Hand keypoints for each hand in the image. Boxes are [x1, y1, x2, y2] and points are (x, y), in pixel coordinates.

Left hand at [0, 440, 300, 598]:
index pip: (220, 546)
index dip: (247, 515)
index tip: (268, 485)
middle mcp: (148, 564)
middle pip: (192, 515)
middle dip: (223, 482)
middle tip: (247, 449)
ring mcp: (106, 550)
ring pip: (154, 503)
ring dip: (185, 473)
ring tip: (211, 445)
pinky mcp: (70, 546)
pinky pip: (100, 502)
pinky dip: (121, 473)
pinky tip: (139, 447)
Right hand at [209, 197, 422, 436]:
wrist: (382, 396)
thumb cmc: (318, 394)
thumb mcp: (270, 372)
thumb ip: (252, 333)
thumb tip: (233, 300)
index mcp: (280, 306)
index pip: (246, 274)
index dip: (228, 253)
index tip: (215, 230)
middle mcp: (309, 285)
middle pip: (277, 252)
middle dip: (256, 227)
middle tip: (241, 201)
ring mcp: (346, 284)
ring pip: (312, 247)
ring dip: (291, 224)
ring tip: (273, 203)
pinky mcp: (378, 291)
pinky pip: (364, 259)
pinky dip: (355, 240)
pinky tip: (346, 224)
____________
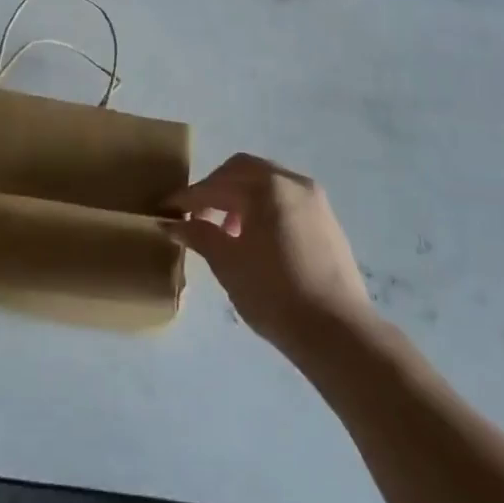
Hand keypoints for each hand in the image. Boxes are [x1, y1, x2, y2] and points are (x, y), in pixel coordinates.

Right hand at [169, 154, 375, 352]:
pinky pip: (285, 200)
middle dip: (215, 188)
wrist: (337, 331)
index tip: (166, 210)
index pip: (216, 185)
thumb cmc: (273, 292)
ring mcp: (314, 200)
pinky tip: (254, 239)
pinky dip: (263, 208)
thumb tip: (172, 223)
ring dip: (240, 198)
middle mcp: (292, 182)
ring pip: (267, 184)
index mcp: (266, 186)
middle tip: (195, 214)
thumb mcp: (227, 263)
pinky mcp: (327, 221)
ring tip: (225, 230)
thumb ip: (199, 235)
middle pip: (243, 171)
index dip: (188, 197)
____________
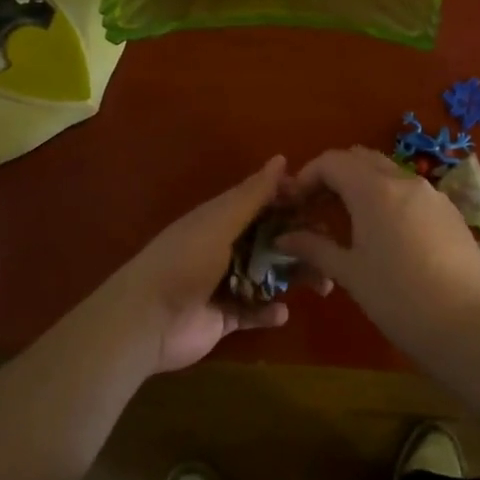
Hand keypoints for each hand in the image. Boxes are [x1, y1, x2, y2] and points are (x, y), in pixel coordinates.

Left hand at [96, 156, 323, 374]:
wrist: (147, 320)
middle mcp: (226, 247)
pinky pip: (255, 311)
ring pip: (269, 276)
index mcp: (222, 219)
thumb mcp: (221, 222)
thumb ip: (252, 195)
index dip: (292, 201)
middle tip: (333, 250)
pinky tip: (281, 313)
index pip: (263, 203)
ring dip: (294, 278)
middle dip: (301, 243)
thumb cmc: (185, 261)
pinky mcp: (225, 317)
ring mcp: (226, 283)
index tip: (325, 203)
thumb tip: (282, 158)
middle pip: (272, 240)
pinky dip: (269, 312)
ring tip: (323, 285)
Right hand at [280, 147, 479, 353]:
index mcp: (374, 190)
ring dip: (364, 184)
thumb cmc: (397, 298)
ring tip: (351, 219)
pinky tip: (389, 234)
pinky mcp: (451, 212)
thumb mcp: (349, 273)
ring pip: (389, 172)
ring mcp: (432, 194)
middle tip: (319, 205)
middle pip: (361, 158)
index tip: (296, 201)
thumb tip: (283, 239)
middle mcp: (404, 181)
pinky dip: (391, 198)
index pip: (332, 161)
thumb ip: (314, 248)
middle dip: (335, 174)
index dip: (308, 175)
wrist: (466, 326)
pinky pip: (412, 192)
____________
◆ Your instructions
From the entries above, extract only the lines running from the one containing "index pip: (246, 274)" through the one containing "pinky tip: (346, 224)", inclusive.

◆ Task output
index pip: (246, 274)
index dip: (228, 253)
index tip: (215, 230)
middle mcp: (309, 285)
middle pip: (277, 252)
middle dip: (256, 227)
middle tip: (241, 201)
ring mcp: (346, 284)
ring pip: (312, 247)
ring dip: (291, 224)
ring tip: (273, 203)
pinky mcp: (378, 291)
pinky pip: (364, 259)
pinky dip: (355, 240)
pinky tip: (346, 224)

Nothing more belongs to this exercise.